Assigned task: Please reproduce the text of all the records below word for word and line for line, leaving the pictures out.

Given records:
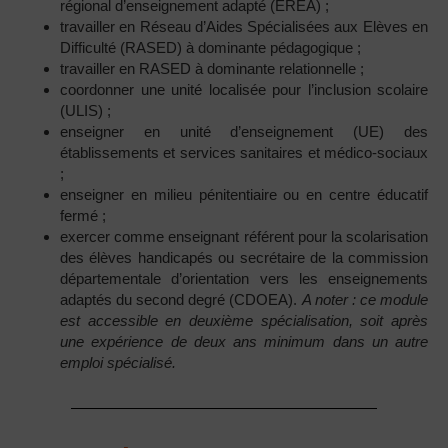
régional d’enseignement adapté (EREA) ;
travailler en Réseau d’Aides Spécialisées aux Elèves en
Difficulté (RASED) à dominante pédagogique ;
travailler en RASED à dominante relationnelle ;
coordonner une unité localisée pour l’inclusion scolaire
(ULIS) ;
enseigner en unité d’enseignement (UE) des
établissements et services sanitaires et médico-sociaux
;
enseigner en milieu pénitentiaire ou en centre éducatif
fermé ;
exercer comme enseignant référent pour la scolarisation
des élèves handicapés ou secrétaire de la commission
départementale d’orientation vers les enseignements
adaptés du second degré (CDOEA).
A noter : ce module
est accessible en deuxième spécialisation, soit après
une expérience de deux ans minimum dans un autre
emploi spécialisé.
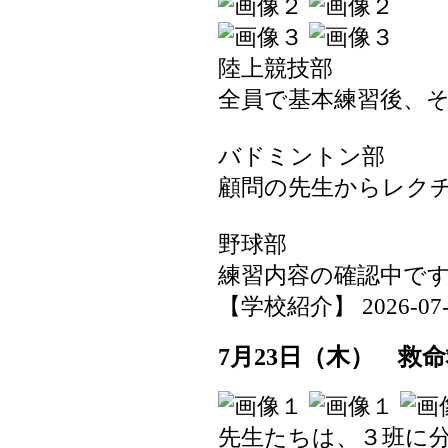
陸上競技部
全員で基本練習後、
バドミントン部
顧問の先生からレク
野球部
練習内容の確認中で
【学校紹介】 2026-07-24
7月23日（木） 救
先生たちは、３班に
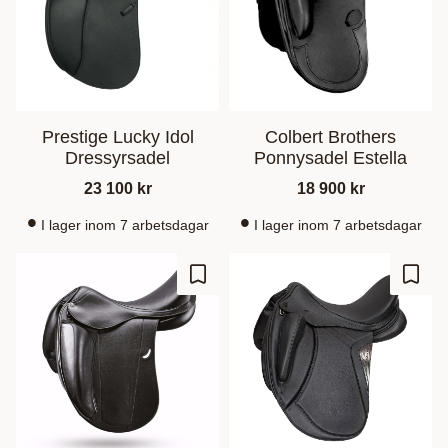
Prestige Lucky Idol
Colbert Brothers
Dressyrsadel
Ponnysadel Estella
23 100
kr
18 900
kr
I lager inom 7 arbetsdagar
I lager inom 7 arbetsdagar
Add to favorites
Add t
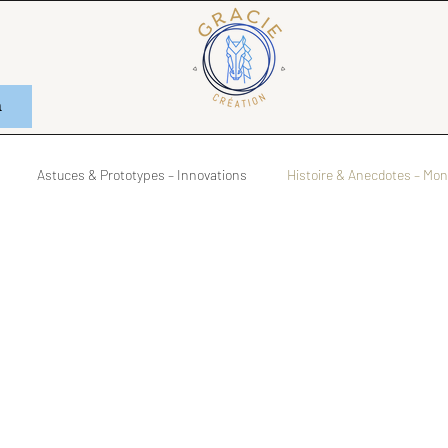
n
Astuces & Prototypes – Innovations
Histoire & Anecdotes – Mo
ndes Questions – Réflexions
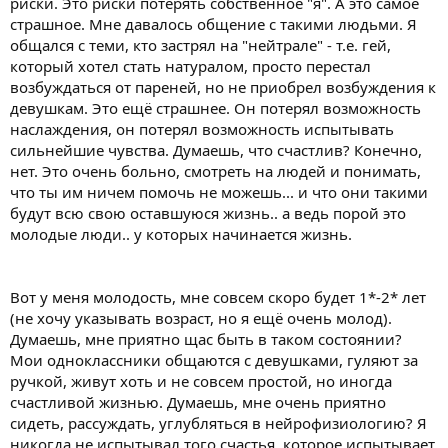
риски. Это риски потерять собственное "я". А это самое
страшное. Мне давалось общение с такими людьми. Я
общался с теми, кто застрял на "нейтрале" - т.е. гей,
который хотел стать натуралом, просто перестал
возбуждаться от пареней, но не приобрел возбуждения к
девушкам. Это ещё страшнее. Он потерял возможность
наслаждения, он потерял возможность испытывать
сильнейшие чувства. Думаешь, что счастлив? Конечно,
нет. Это очень больно, смотреть на людей и понимать,
что ты им ничем помочь не можешь... и что они такими
будут всю свою оставшуюся жизнь.. а ведь порой это
молодые люди.. у которых начинается жизнь.
Вот у меня молодость, мне совсем скоро будет 1*-2* лет
(не хочу указывать возраст, но я ещё очень молод).
Думаешь, мне приятно щас быть в таком состоянии?
Мои одноклассники общаются с девушками, гуляют за
ручкой, живут хоть и не совсем простой, но иногда
счастливой жизнью. Думаешь, мне очень приятно
сидеть, рассуждать, углубляться в нейрофизиологию? Я
никогда не испытывал того счастья, которое испытывает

Result of this task:
régional d’enseignement adapté (EREA) ;
travailler en Réseau d’Aides Spécialisées aux Elèves en
Difficulté (RASED) à dominante pédagogique ;
travailler en RASED à dominante relationnelle ;
coordonner une unité localisée pour l’inclusion scolaire
(ULIS) ;
enseigner en unité d’enseignement (UE) des
établissements et services sanitaires et médico-sociaux
;
enseigner en milieu pénitentiaire ou en centre éducatif
fermé ;
exercer comme enseignant référent pour la scolarisation
des élèves handicapés ou secrétaire de la commission
départementale d’orientation vers les enseignements
adaptés du second degré (CDOEA).
A noter : ce module
est accessible en deuxième spécialisation, soit après
une expérience de deux ans minimum dans un autre
emploi spécialisé.
陸上競技部
全員で基本練習後、
バドミントン部
顧問の先生からレク
野球部
練習内容の確認中で
【学校紹介】 2026-07-24
7月23日（木） 救
先生たちは、３班に
Prestige Lucky Idol
Colbert Brothers
Dressyrsadel
Ponnysadel Estella
23 100
kr
18 900
kr
I lager inom 7 arbetsdagar
I lager inom 7 arbetsdagar
Add to favorites
Add t
n
Astuces & Prototypes – Innovations
Histoire & Anecdotes – Mo
ndes Questions – Réflexions
риски. Это риски потерять собственное "я". А это самое
страшное. Мне давалось общение с такими людьми. Я
общался с теми, кто застрял на "нейтрале" - т.е. гей,
который хотел стать натуралом, просто перестал
возбуждаться от пареней, но не приобрел возбуждения к
девушкам. Это ещё страшнее. Он потерял возможность
наслаждения, он потерял возможность испытывать
сильнейшие чувства. Думаешь, что счастлив? Конечно,
нет. Это очень больно, смотреть на людей и понимать,
что ты им ничем помочь не можешь... и что они такими
будут всю свою оставшуюся жизнь.. а ведь порой это
молодые люди.. у которых начинается жизнь.
Вот у меня молодость, мне совсем скоро будет 1*-2* лет
(не хочу указывать возраст, но я ещё очень молод).
Думаешь, мне приятно щас быть в таком состоянии?
Мои одноклассники общаются с девушками, гуляют за
ручкой, живут хоть и не совсем простой, но иногда
счастливой жизнью. Думаешь, мне очень приятно
сидеть, рассуждать, углубляться в нейрофизиологию? Я
никогда не испытывал того счастья, которое испытывает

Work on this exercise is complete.